Adding the Stations of the Cross to your Lent routine allows God to vividly display what Jesus endured for us. During Lent, I add this to my lunchtime routine on Fridays. The prayer “Look Down Upon Me, Good and Gentle Jesus” is another good addition.
The Stations of the Cross developed out of a desire for Christians to walk “The Via Dolorosa” in Jerusalem, the route from Pontius Pilate’s praetorium to the cross. It’s popular in Western Christian traditions, including Catholic, Anglican, Lutheran and Methodist.
In churches, 14 pictures or plaques are on the walls or on an outdoor walk that allow Christ followers to go from station to station. We stop at each station to pray and reflect.
This free PDF from the Diocese of Manchester takes you through the stations so you can do them at your desk or your kitchen table. The Archdiocese of Portland offers this PDF of the stations, with some preliminary prayers.
Stations of the Cross are available on YouTube. I particularly like this one, which is less than 15 minutes long.

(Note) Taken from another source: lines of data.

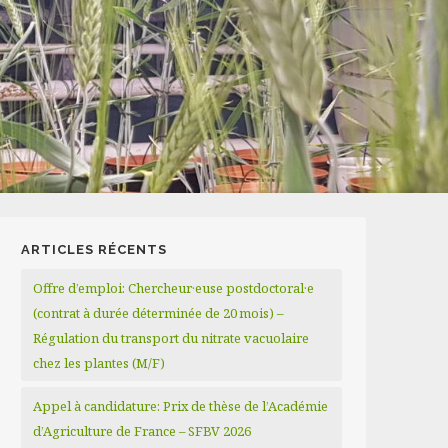
ARTICLES RÉCENTS
Offre d’emploi: Chercheur·euse postdoctoral·e
(contrat à durée déterminée de 20 mois) –
Régulation du transport du nitrate vacuolaire
chez les plantes (M/F)
Appel à candidature: Prix de thèse de l’Académie
d’Agriculture de France – SFBV 2026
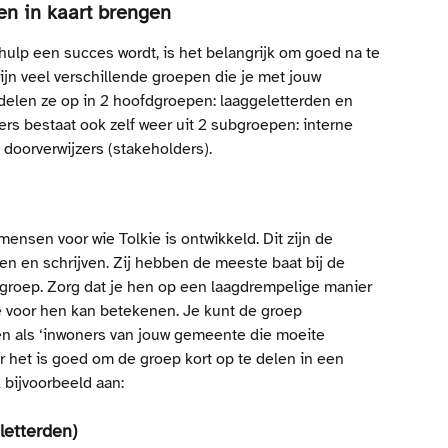
en in kaart brengen
ulp een succes wordt, is het belangrijk om goed na te 
zijn veel verschillende groepen die je met jouw 
elen ze op in 2 hoofdgroepen: laaggeletterden en 
ers bestaat ook zelf weer uit 2 subgroepen: interne 
 doorverwijzers (stakeholders).
ensen voor wie Tolkie is ontwikkeld. Dit zijn de 
n en schrijven. Zij hebben de meeste baat bij de 
e groep. Zorg dat je hen op een laagdrempelige manier 
ie voor hen kan betekenen. Je kunt de groep 
n als ‘inwoners van jouw gemeente die moeite 
 het is goed om de groep kort op te delen in een 
 bijvoorbeeld aan:
letterden)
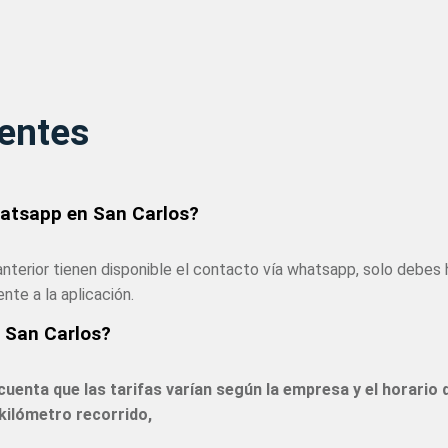
entes
hatsapp en San Carlos?
anterior tienen disponible el contacto vía whatsapp, solo debes 
nte a la aplicación.
n San Carlos?
uenta que las tarifas varían según la empresa y el horario d
ilómetro recorrido,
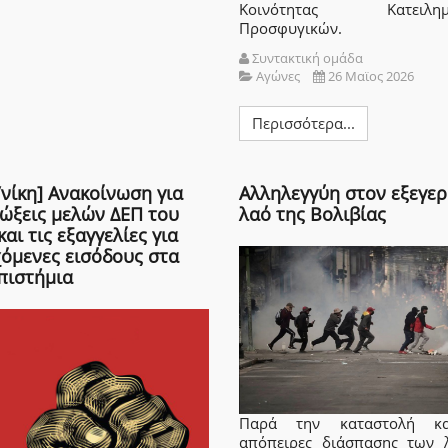
Κοινότητας Κατειλημ
Προσφυγικών.
Συντακτική ομάδα
Αγώνες
26 Μαϊος 2026
Περισσότερα...
νίκη] Ανακοίνωση για
Αλληλεγγύη στον εξεγε
ιώξεις μελών ΔΕΠ του
λαό της Βολιβίας
αι τις εξαγγελίες για
χόμενες εισόδους στα
πιστήμια
Παρά την καταστολή κα
απόπειρες διάσπασης των 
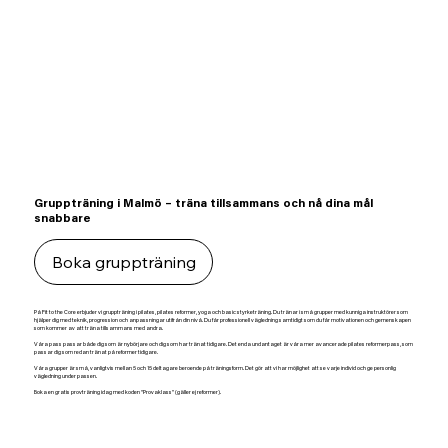
Gruppträning i Malmö – träna tillsammans och nå dina mål
snabbare
Boka gruppträning
På Fit to the Core erbjuder vi gruppträning i pilates, pilates reformer, yoga och basic styrketräning. Du tränar i små grupper med kunniga instruktörer som
hjälper dig med teknik, progression och anpassningar utifrån din nivå. Du får professionell vägledning samtidigt som du får motivationen och gemenskapen
som kommer av att träna tillsammans med andra.
Våra pass passar både dig som är nybörjare och dig som har tränat tidigare. Det enda undantaget är våra mer avancerade pilates reformerpass, som
passar dig som redan tränat på reformer tidigare.
Våra grupper är små, vanligtvis mellan 5 och 15 deltagare beroende på träningsform. Det gör att vi har möjlighet att se varje individ och ge personlig
vägledning under passen.
Boka en gratis provträning idag med koden “Provaklass” (gäller ej reformer).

When you only have a few seconds to yourself on Friday at noon, you can pray this:
Look down upon me, good and gentle Jesus, while before Your face I humbly kneel and with burning soul, pray and beseech You to fix deep in my heart lively sentiments of faith, hope and charity, true contrition for my sins and a firm purpose of amendment, while I contemplate with great love and tender pity your five most precious wounds, pondering over them within me and calling to mind the words that David, your prophet, said of you , my Jesus, “They have pierced My hands and feet, They have numbered all my bones.”